Undergraduate Education

The USC Core/General Education

All undergraduates must satisfy the USC Core, which includes general education, writing and diversity requirements. The general education requirements are met with course work provided by the Dornsife College of Letters, Arts and Sciences; the same is true for the lower-division writing requirement. The upper-division writing requirement and the diversity requirement may be satisfied with courses offered by the Dornsife College of Letters, Arts and Sciences or by some of the university’s professional schools.

General Education Requirements

In the USC general education program, students learn to think critically and to understand the present in historical and cultural perspective – to become generally well-educated people. To achieve this goal, students in all undergraduate programs must complete one course that satisfies each of the following categories:


I. Western Cultures and Traditions
II. Global Cultures and Traditions
III. Scientific Inquiry

Case Studies:

IV. Science and Its Significance
V. Arts and Letters
VI. Social Issues

For more information about the general education requirements, see the course lists here and the description of the program here.

Writing Requirement

In their writing classes, students learn to think critically, to build sound arguments and to express their ideas with clarity. The writing requirement comprises two courses; most students meet this requirement with:

Lower-division requirement:

WRIT 140 Writing and Critical Reasoning

Upper-division requirement:

WRIT 340 Advanced Writing

Certain groups of students may meet this requirement with other course work.
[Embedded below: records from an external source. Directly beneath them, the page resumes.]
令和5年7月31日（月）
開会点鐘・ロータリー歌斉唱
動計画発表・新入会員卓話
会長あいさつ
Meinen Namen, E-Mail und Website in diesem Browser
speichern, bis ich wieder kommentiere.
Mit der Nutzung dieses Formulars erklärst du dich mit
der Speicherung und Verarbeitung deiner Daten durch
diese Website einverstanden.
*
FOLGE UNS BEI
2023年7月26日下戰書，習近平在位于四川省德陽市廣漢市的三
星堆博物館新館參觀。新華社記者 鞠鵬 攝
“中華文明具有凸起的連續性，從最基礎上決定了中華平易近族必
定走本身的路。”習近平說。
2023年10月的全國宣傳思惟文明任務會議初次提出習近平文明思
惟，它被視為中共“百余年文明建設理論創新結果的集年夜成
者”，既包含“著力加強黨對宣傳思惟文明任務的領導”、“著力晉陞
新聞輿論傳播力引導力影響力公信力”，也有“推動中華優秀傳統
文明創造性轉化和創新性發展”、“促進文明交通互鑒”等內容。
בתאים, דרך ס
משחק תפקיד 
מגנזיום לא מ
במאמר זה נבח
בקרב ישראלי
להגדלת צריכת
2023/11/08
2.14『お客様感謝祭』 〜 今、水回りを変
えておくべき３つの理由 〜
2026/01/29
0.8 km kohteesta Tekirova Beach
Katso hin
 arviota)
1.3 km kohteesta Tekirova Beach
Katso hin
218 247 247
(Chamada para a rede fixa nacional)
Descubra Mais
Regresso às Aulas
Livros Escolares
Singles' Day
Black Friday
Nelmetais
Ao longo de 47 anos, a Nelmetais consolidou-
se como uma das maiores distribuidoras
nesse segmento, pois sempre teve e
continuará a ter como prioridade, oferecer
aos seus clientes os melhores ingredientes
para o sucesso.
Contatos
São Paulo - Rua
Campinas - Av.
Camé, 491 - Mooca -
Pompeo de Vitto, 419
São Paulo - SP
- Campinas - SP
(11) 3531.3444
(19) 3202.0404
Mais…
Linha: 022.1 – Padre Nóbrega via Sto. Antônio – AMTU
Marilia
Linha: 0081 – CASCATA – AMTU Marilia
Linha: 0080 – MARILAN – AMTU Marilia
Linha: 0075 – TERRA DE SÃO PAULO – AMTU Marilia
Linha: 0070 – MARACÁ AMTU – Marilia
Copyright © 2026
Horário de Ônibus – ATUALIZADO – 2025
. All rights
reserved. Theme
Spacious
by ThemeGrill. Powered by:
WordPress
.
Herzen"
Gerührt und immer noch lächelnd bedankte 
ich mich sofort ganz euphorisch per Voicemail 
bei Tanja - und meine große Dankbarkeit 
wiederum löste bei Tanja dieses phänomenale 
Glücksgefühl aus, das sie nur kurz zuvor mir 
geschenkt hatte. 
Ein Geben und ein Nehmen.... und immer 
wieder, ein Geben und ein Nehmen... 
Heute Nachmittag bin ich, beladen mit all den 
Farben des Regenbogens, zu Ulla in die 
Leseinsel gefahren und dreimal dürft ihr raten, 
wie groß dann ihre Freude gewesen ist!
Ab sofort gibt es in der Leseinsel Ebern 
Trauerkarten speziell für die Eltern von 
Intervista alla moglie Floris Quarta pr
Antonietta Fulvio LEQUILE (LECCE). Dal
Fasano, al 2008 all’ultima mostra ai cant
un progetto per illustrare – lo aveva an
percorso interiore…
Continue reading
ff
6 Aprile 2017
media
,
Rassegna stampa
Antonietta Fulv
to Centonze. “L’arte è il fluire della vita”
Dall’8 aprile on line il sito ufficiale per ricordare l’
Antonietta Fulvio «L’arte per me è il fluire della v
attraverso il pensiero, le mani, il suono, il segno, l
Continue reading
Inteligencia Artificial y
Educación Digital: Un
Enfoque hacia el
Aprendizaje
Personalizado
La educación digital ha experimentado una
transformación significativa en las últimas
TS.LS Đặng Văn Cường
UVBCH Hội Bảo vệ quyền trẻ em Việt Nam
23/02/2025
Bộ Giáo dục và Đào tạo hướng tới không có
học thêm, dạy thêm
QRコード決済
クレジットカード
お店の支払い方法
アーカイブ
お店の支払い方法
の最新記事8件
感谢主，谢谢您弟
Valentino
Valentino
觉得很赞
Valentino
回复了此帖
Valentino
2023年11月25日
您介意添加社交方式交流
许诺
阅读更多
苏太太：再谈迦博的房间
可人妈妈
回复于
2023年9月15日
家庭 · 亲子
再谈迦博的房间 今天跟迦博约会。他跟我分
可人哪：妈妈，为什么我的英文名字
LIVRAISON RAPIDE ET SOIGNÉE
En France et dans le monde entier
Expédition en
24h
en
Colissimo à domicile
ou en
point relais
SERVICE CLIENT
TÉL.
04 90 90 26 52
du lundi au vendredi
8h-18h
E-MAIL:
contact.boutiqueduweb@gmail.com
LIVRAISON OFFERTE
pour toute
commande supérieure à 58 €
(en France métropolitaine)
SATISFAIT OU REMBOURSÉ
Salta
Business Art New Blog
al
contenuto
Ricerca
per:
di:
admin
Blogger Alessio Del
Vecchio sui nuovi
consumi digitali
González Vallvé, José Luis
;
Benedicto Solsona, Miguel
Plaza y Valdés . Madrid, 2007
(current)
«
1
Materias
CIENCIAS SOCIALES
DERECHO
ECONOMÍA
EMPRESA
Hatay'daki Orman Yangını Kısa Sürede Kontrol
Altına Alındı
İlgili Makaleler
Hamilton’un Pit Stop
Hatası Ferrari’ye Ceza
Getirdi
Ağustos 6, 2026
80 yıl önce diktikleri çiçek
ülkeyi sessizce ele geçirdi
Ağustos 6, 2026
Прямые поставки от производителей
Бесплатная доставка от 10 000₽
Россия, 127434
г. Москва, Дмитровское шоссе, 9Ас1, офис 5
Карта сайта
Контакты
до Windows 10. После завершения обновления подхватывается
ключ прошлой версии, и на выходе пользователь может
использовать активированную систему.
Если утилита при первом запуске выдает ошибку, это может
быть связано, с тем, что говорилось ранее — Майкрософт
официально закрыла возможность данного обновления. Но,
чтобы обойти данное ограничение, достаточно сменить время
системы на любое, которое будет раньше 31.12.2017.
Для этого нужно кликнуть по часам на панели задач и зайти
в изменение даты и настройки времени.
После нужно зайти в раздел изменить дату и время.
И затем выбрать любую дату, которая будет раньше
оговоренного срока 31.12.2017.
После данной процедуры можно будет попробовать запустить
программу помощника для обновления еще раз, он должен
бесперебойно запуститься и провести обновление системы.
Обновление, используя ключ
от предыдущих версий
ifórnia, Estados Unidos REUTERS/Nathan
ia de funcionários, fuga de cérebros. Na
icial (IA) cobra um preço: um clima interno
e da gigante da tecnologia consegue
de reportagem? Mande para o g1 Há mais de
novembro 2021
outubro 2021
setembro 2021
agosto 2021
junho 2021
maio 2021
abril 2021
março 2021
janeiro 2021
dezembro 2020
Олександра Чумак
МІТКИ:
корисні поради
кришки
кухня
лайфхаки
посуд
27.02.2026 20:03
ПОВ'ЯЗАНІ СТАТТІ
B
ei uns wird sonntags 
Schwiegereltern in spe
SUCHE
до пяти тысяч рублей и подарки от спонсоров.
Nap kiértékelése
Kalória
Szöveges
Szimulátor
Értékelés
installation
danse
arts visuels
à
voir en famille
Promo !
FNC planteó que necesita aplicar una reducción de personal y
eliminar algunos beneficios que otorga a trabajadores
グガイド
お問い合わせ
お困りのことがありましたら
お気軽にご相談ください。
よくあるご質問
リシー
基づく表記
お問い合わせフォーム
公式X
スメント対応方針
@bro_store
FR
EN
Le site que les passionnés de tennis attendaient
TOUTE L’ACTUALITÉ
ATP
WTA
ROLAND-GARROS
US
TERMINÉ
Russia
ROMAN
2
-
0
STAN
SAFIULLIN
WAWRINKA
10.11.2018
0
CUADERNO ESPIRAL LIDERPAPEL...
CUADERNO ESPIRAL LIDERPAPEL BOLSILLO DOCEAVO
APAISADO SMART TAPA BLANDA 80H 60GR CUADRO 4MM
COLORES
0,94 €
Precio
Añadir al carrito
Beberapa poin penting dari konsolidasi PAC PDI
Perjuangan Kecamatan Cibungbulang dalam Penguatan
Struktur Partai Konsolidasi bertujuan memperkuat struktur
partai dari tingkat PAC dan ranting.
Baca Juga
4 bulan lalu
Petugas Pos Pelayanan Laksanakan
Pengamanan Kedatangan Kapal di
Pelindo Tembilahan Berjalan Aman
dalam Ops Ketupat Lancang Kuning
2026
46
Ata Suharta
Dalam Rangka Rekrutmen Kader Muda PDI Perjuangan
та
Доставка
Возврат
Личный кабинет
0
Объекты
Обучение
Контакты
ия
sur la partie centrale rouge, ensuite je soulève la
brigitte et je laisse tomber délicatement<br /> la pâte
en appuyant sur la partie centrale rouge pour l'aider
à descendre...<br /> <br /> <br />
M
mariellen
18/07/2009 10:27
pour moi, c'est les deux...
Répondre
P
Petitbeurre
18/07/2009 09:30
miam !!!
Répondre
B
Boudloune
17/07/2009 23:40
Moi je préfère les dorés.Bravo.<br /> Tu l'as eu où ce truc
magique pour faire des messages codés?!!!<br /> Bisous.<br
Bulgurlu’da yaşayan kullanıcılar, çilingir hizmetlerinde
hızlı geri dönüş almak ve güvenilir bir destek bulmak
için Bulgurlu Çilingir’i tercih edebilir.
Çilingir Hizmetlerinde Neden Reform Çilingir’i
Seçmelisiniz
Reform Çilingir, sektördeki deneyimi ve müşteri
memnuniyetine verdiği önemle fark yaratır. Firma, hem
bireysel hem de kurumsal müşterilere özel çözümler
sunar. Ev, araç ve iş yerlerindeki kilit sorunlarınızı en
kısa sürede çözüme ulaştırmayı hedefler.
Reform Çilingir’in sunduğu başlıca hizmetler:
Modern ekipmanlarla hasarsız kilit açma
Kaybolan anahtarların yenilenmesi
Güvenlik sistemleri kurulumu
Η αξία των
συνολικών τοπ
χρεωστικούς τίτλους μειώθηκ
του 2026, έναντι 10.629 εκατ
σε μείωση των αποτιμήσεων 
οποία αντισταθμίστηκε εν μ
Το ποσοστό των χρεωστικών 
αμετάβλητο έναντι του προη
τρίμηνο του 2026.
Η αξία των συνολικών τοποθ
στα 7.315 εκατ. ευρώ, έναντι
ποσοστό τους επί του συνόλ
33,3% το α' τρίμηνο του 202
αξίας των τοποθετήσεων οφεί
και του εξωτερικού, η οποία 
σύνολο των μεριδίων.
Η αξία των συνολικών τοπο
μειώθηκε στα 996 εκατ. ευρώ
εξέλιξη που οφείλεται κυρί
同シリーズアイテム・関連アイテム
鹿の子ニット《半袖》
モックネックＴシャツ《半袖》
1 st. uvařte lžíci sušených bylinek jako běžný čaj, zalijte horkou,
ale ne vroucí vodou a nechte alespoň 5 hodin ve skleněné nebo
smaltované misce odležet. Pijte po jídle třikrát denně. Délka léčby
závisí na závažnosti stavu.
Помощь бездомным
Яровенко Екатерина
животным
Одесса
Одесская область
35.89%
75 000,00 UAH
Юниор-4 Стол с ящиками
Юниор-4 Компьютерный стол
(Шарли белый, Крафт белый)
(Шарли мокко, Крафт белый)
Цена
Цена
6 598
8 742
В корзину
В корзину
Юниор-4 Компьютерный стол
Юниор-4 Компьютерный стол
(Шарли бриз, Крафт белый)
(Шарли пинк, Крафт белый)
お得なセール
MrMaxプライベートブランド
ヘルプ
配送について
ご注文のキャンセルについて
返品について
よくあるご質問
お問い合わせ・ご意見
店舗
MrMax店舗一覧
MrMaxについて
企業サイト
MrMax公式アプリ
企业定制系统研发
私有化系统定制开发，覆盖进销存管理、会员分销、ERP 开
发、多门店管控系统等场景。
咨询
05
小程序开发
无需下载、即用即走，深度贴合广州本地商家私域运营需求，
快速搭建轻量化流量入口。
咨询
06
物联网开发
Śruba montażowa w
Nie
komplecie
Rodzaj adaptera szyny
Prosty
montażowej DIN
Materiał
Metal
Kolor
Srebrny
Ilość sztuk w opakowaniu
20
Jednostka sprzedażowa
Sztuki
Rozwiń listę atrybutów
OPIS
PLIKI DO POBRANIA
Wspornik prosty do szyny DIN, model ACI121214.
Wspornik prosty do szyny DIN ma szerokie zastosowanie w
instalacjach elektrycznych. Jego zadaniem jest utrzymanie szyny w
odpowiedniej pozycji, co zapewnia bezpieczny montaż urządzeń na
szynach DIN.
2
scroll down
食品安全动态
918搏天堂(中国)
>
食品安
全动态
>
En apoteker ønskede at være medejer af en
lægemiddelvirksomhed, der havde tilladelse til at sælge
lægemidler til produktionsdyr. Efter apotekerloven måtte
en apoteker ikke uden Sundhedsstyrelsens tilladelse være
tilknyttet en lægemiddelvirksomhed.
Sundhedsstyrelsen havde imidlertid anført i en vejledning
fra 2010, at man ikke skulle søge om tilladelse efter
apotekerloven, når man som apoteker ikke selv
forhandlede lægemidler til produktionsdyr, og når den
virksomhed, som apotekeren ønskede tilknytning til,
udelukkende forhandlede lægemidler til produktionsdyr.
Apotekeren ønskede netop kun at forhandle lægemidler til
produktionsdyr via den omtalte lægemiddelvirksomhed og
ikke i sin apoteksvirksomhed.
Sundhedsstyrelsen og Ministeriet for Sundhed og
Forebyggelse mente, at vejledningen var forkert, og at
For more information on the writing requirement, see here.

Diversity Requirement

The diversity requirement is designed to provide undergraduate students with the background knowledge and analytical skills to enable them to understand and respect differences between groups of people and to understand the potential resources and/or conflicts arising from human differences on the contemporary American and international scene. Students will increasingly need to grapple with issues arising from different dimensions of human diversity such as age, disability, ethnicity, gender, language, race, religion, sexual orientation, nationality and social class. These dimensions and their social and cultural consequences will have important ramifications for students’ personal, professional and intellectual lives, both for the time they are students and in later life. Students will gain exposure to analytical frameworks within which these issues are to be understood and addressed, including social, political, cultural, ethical and public policy analyses. It is the university’s goal to prepare students through the study of human differences for responsible citizenship in an increasingly pluralistic and diverse society.

Course Requirement

The diversity requirement can be met by passing any one course from the list of courses carrying the designation “m” for multiculturalism. In addition to fulfilling the diversity requirement, some of the courses on the list also meet general education requirements; others also meet major requirements; still others meet only the diversity requirement but count for elective unit credit. Courses that meet the diversity requirement are listed here.